Die andere Lösung ist der sogenannte Erdkern. Da viel mit Geländemodellierung gearbeitet wird, kann man den Kern der Hügel und Wälle auch mit Mutterboden bauen und das dann mit einem unkrautfreien Substrat abdecken. Darauf gepflanzte Bäume haben dann eine sehr gute Nährstoffversorgung, da die Wurzeln ja mitten im Humus stehen. Ich muss dazu sagen, dass das Verbuddeln von Humus nicht ganz unumstritten ist. Aber bevor man den Boden abfährt, erscheint mir das schon als bessere Lösung.

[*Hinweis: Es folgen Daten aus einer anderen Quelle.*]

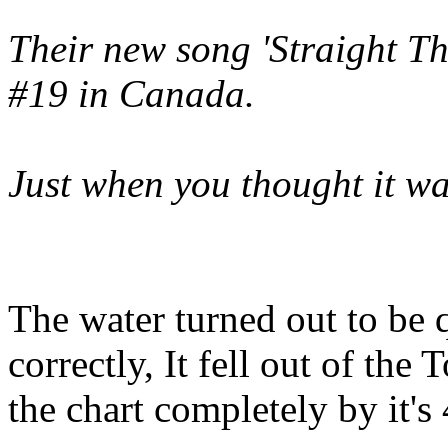
Their new song 'Straight T
#19 in Canada.
Just when you thought it was
The water turned out to be 
correctly, It fell out of the
the chart completely by it's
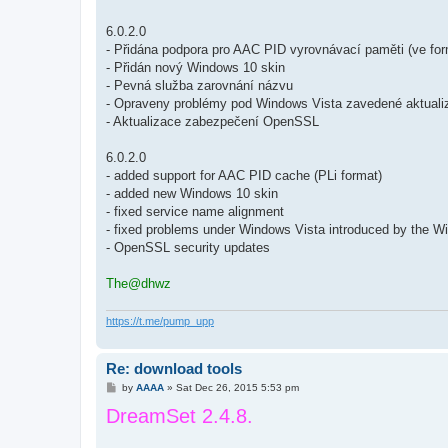
6.0.2.0
- Přidána podpora pro AAC PID vyrovnávací paměti (ve for
- Přidán nový Windows 10 skin
- Pevná služba zarovnání názvu
- Opraveny problémy pod Windows Vista zavedené aktua
- Aktualizace zabezpečení OpenSSL
6.0.2.0
- added support for AAC PID cache (PLi format)
- added new Windows 10 skin
- fixed service name alignment
- fixed problems under Windows Vista introduced by the 
- OpenSSL security updates
The@dhwz
https://t.me/pump_upp
Re: download tools
P
by
AAAA
»
Sat Dec 26, 2015 5:53 pm
o
DreamSet 2.4.8.
s
t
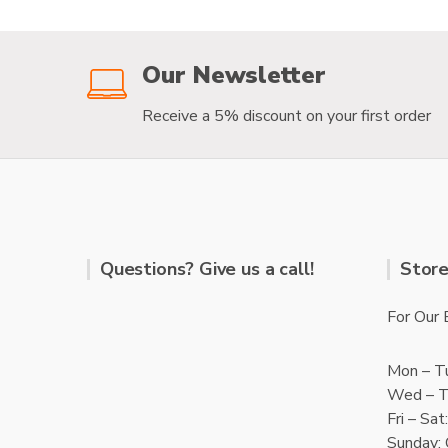
f
f
5
5
Our Newsletter
Receive a 5% discount on your first order
Questions? Give us a call!
Store
For Our 
Mon – T
Wed – T
Fri – Sa
Sunday:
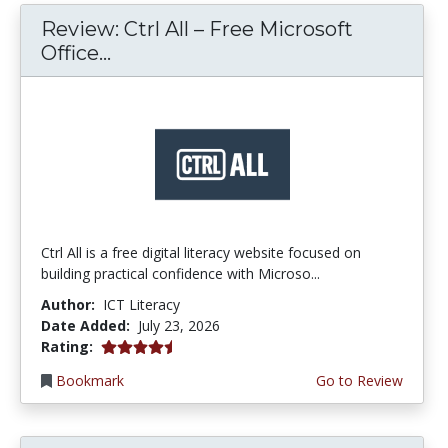
Review: Ctrl All – Free Microsoft
Office...
Ctrl All is a free digital literacy website focused on
building practical confidence with Microso...
Author:
ICT Literacy
Date Added:
July 23, 2026
4.25 stars
Rating:
Bookmark
Go to Review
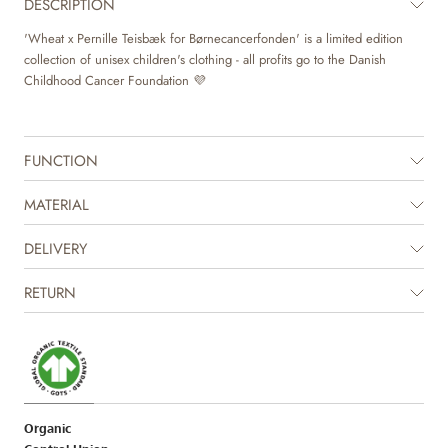
DESCRIPTION
'Wheat x Pernille Teisbæk for Børnecancerfonden' is a limited edition
collection of unisex children's clothing - all profits go to the Danish
Childhood Cancer Foundation 💜
FUNCTION
MATERIAL
DELIVERY
RETURN
Organic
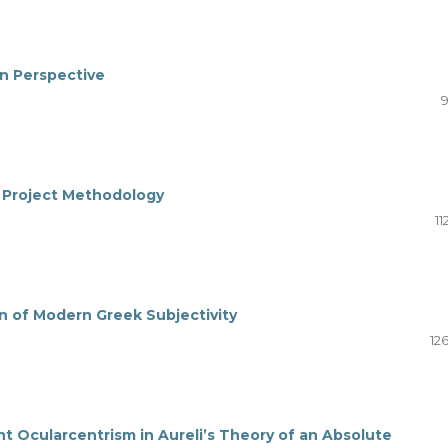
an Perspective
9
 a Project Methodology
11
on of Modern Greek Subjectivity
12
ent Ocularcentrism in Aureli’s Theory of an Absolute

Wir werden vermutlich mit beiden Methoden arbeiten. Für Flächen mit Blumenrasen ist die Methode super, da der ohnehin alle 3-4 Wochen gemäht wird. Auch für Bereiche mit einer zweifach gemähten Blumenwiese geht es noch. Und je nachdem was an Unter- und Mutterboden übrig bleibt, wird auch damit modelliert. Mir fällt es aktuell noch etwas schwer, den Erdhaufen auf dem Grundstück verteilt vorzustellen. Ein Kubikmeter sind schon ein knappes dutzend Schubkarren voll, das reicht aber für gerade einmal 4 Quadratmeter mit 25cm Höhe.